Но они лежали. И весь огромный, принадлежащий человеку мир сжался, будто шар, из которого выпустили воздух. Его не хватало тоже — воздуха. И нынешний их мир был весь из камня, вдавившего тебя в камень, и даже воздух, когда ты хотел набрать его, был таким же жестким, каменным, колющим, и небом — все тот же камень над тобой.
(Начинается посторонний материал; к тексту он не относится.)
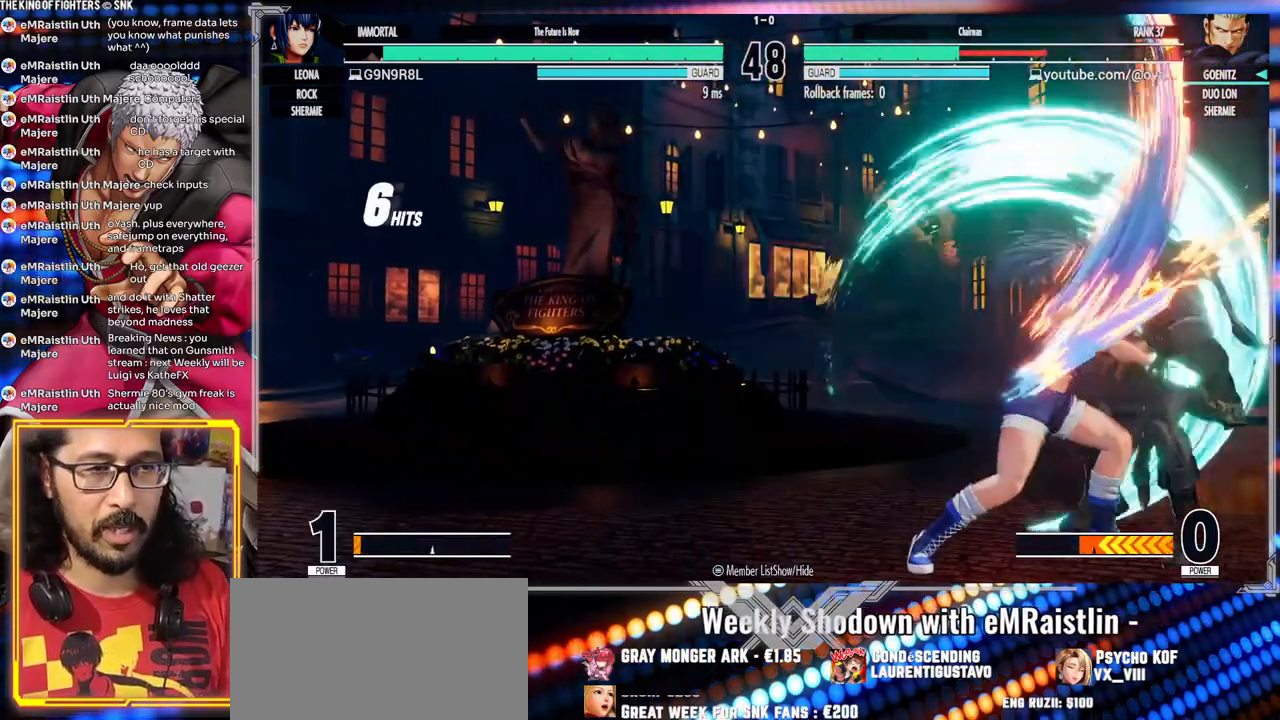
Gameplay with a controller (arcade stick); each line is a JSON object with the inputs held at the frame after it. "events" lists button and stick changes between this image and that frame as [ms after this image, input, new state], when the widget could be followed in between. Not read: L3 R3.
{"buttons": ["A", "X"], "left_stick": "down-right"}
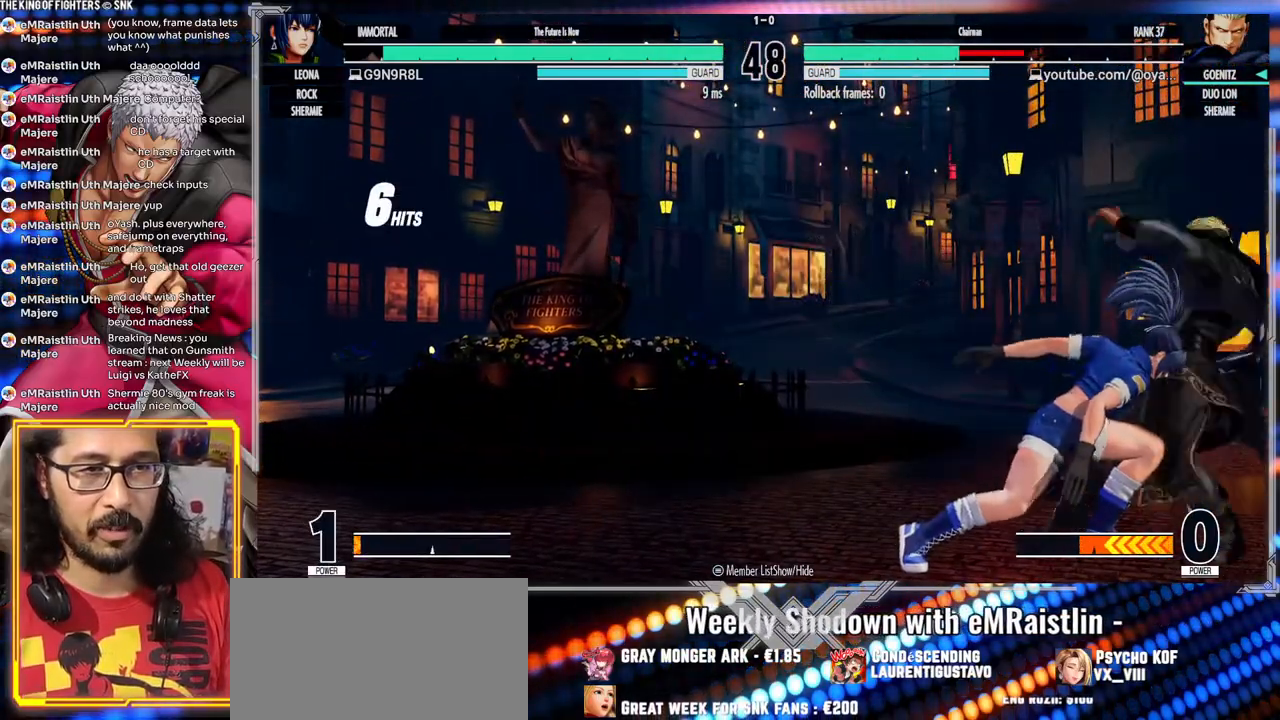
{"buttons": ["Y"], "left_stick": "left", "events": [[117, "X", "up"], [133, "A", "up"], [267, "left_stick", "left"], [350, "Y", "down"]]}
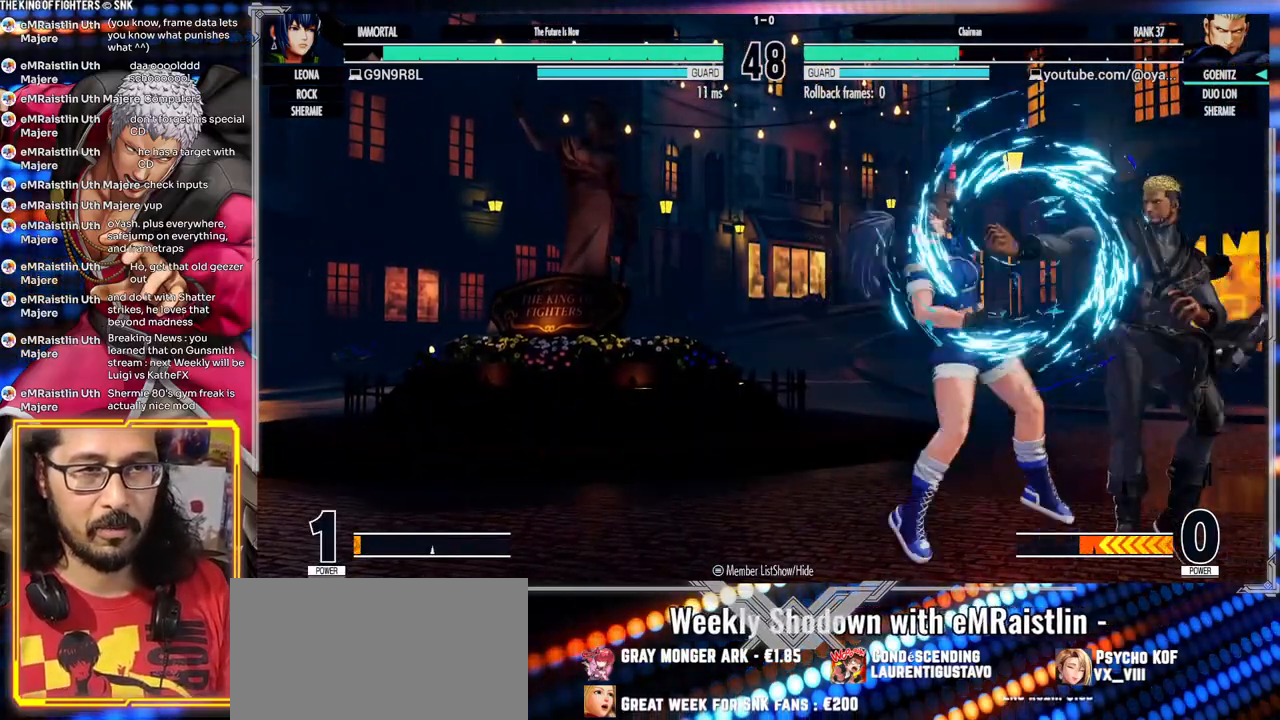
{"buttons": ["A", "X", "Y"], "left_stick": "center", "events": [[183, "Y", "up"], [183, "left_stick", "center"], [333, "Y", "down"], [350, "X", "down"], [400, "A", "down"]]}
Коротков лежал молча, но внутри не утихал разговор. С самим собой? С тенями ночи? Как киномеханик прокручивает задним ходом пленку, так он — все их восхождение, останавливая, вглядываясь. Где допустил слабину, капитан? Просчитался? И еще неохота ему помирать в свои двадцать шесть. И еще звучит любимое присловье Кулпннча: “А я везучий”. И еще сквозь серость дня и неба дразнят сочные, как кровь, как жизнь, как чей-то девичий рот, рериховские краски вершин. Сюда бы лук с тетивой, сюда колчан. И, как на той картине Рериха, посылаешь ты стрелу с запиской на другой борт долины, где Безлюдный, и не надо им гадать в тумане, где мы и что мы, не надо, если не накрыло их самих, конечно.
Борис лежал. Мысли бежали.
“Ясно одно, Романов: время работает не на нас. Боль идет по тебе. В тебе самом необратимый процесс разрушения”.
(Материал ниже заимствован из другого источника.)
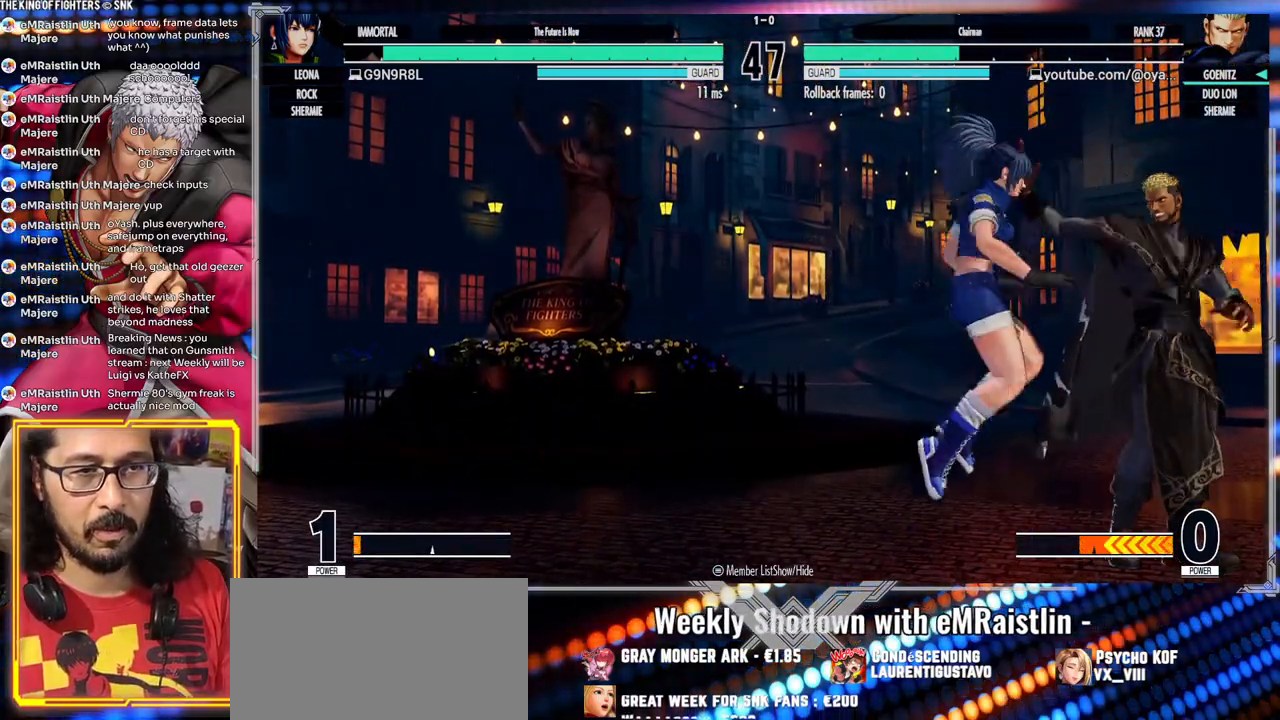
{"buttons": [], "left_stick": "center", "events": [[217, "Y", "up"], [233, "X", "up"], [250, "A", "up"]]}
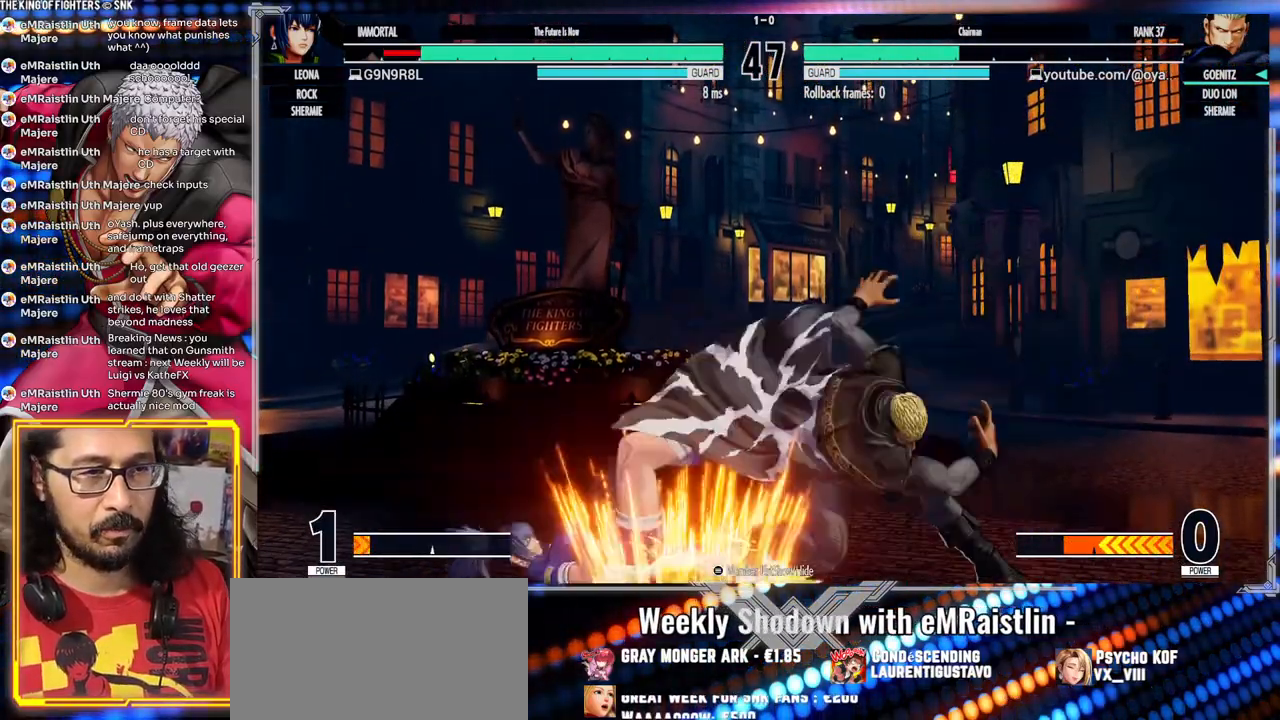
{"buttons": [], "left_stick": "left", "events": [[467, "left_stick", "left"]]}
Зябко поежился. Натянуть хотя бы то, что от палатки осталось. От тумана прикрыться. Но ею укрыт Кулинич. А зачем? Они же знают- мертв! И ни разу не произнесли: “Тело”, “Труп”. Только — “Кулинич”, “Юра”, “Он”.
Лежал и вслушивался в голоса. Голосов не было. Были горы. И еще “кап-кап” над твоей полкой. Слезы тронутых дыханием дня ледышек. Только бы не пришлось им оплакивать и нас. И еще просим тебя, Домбай, не держи на нас зла за все за это. Да!.. Было… Хлестали тебя, веревками связывали. Факт! Изранили крючьями. Тоже факт! Но все это только для того, чтобы перестал ты быть вещью в себе, стал вершиной для людей.
А вода продолжает свое “кап-кап”. Отмеряет время, подобно струйке песочных часов. Не спеши, Время! Подожди нас. Ведь молодые. Подай, бога ради, хоть частичку того, чего у тебя так бесконечно много, и не напоминай о том, что утекаешь из-под бессильных пальцев, как эти капли, которыми не дано утолить жажду иссохших губ.
Время работает не на нас.
Дробятся капли. Течет вода. Текут и дни, и последние наши силы.